-------- Page text --------

ExternalcloudflaredMode.md

External cloudflared Mode

Caution

FOR ADVANCED USERS ONLY

This mode is powerful but requires a solid understanding of Docker networking and existing Cloudflare Tunnel configurations. Misconfiguration can easily lead to services being unreachable. The default Internal Mode is recommended for most users.

DockFlare can integrate with an existing, independently managed cloudflared agent instead of managing its own. This is known as "External Mode."

Use Cases

• You already have a cloudflared service running (e.g., as a systemd service or a separate Docker container).
• You want multiple applications or controllers (including DockFlare) to add ingress rules to the same Cloudflare Tunnel.
• You require specific cloudflared command-line arguments not exposed by DockFlare's internal management.

How it Works

In External Mode, the responsibilities are divided:

• You are responsible for:

  • Creating a Cloudflare Tunnel resource on the dashboard.
  • Running the cloudflared agent process and ensuring it remains connected to Cloudflare.
  • Crucially, ensuring network connectivity between your cloudflared agent and the services DockFlare will point to it. If your services are Docker containers, your external agent must be on a shared Docker network with them to resolve their container names.

• DockFlare is responsible for:

  • Monitoring Docker container labels.
  • Creating and deleting CNAME DNS records that point to your external tunnel.
  • Updating the ingress rules within your existing tunnel's configuration via the Cloudflare API.
  • Creating and managing Cloudflare Access Applications for those rules.

DockFlare DOES NOT start, stop, or manage the cloudflared agent process itself. It only manages the DNS and Tunnel Configuration on Cloudflare's side.

Configuration

To enable External Mode, set the following environment variables:

1. USE_EXTERNAL_CLOUDFLARED=true: This flag activates the mode.

-------- Records --------

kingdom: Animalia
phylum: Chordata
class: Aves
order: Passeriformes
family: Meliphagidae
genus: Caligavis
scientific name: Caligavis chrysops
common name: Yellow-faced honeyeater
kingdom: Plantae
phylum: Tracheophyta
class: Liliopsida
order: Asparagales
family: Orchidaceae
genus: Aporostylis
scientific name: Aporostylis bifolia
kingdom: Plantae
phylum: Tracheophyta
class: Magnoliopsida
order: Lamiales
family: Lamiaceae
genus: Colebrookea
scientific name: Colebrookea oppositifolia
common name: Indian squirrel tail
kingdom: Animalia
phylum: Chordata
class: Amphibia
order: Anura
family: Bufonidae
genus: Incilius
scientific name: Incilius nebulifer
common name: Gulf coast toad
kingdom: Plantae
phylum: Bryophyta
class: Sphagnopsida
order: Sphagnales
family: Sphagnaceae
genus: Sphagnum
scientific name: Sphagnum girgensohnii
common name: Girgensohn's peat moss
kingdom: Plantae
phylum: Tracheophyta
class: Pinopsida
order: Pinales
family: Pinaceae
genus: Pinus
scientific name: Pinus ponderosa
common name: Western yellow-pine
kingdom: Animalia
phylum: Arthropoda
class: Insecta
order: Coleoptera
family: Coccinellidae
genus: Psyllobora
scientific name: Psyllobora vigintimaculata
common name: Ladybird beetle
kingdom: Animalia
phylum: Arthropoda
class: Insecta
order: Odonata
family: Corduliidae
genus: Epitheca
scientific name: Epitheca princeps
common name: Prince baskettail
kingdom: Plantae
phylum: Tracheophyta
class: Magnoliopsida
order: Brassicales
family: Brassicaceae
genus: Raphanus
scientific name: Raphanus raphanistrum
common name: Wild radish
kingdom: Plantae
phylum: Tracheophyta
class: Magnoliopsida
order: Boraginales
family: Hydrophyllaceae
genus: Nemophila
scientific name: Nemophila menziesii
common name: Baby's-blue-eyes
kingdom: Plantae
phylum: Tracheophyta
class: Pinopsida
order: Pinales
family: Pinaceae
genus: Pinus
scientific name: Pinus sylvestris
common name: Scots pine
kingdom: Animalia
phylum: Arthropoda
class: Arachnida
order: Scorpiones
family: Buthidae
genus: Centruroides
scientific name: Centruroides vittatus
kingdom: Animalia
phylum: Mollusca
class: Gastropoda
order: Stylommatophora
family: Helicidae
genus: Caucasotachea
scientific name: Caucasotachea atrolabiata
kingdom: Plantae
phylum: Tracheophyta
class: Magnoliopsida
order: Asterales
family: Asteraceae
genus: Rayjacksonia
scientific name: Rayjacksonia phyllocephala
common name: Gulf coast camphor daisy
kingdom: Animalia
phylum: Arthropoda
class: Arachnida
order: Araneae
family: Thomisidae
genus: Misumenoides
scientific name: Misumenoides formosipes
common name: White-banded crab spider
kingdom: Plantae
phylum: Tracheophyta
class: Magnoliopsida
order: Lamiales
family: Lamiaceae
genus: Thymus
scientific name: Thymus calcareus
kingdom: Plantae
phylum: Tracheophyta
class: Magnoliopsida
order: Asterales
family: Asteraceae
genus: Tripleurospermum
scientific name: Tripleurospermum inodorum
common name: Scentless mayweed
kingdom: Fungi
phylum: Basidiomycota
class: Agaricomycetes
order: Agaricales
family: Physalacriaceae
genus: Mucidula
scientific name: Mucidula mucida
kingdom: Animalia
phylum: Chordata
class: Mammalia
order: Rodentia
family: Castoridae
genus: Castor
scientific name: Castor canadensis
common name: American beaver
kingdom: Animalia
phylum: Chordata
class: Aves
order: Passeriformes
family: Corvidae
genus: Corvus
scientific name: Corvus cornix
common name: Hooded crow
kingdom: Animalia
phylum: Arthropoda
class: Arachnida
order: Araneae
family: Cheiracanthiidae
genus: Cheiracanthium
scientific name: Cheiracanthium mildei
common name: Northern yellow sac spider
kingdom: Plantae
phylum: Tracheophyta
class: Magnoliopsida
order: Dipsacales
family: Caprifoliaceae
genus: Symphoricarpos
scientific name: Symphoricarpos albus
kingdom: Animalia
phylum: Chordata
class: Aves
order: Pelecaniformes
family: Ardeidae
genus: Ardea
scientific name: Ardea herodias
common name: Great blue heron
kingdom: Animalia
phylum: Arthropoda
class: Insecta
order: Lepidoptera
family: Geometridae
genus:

--------

> _Directions_
Retype word for word the passage of the External cloudflared Mode page above that starts with "External cloudflared Mode" and goes on through "for most users.".

> _Answer section_
External cloudflared Mode

Caution

FOR ADVANCED USERS ONLY

This mode is powerful but requires a solid understanding of Docker networking and existing Cloudflare Tunnel configurations. Misconfiguration can easily lead to services being unreachable. The default Internal Mode is recommended for most users.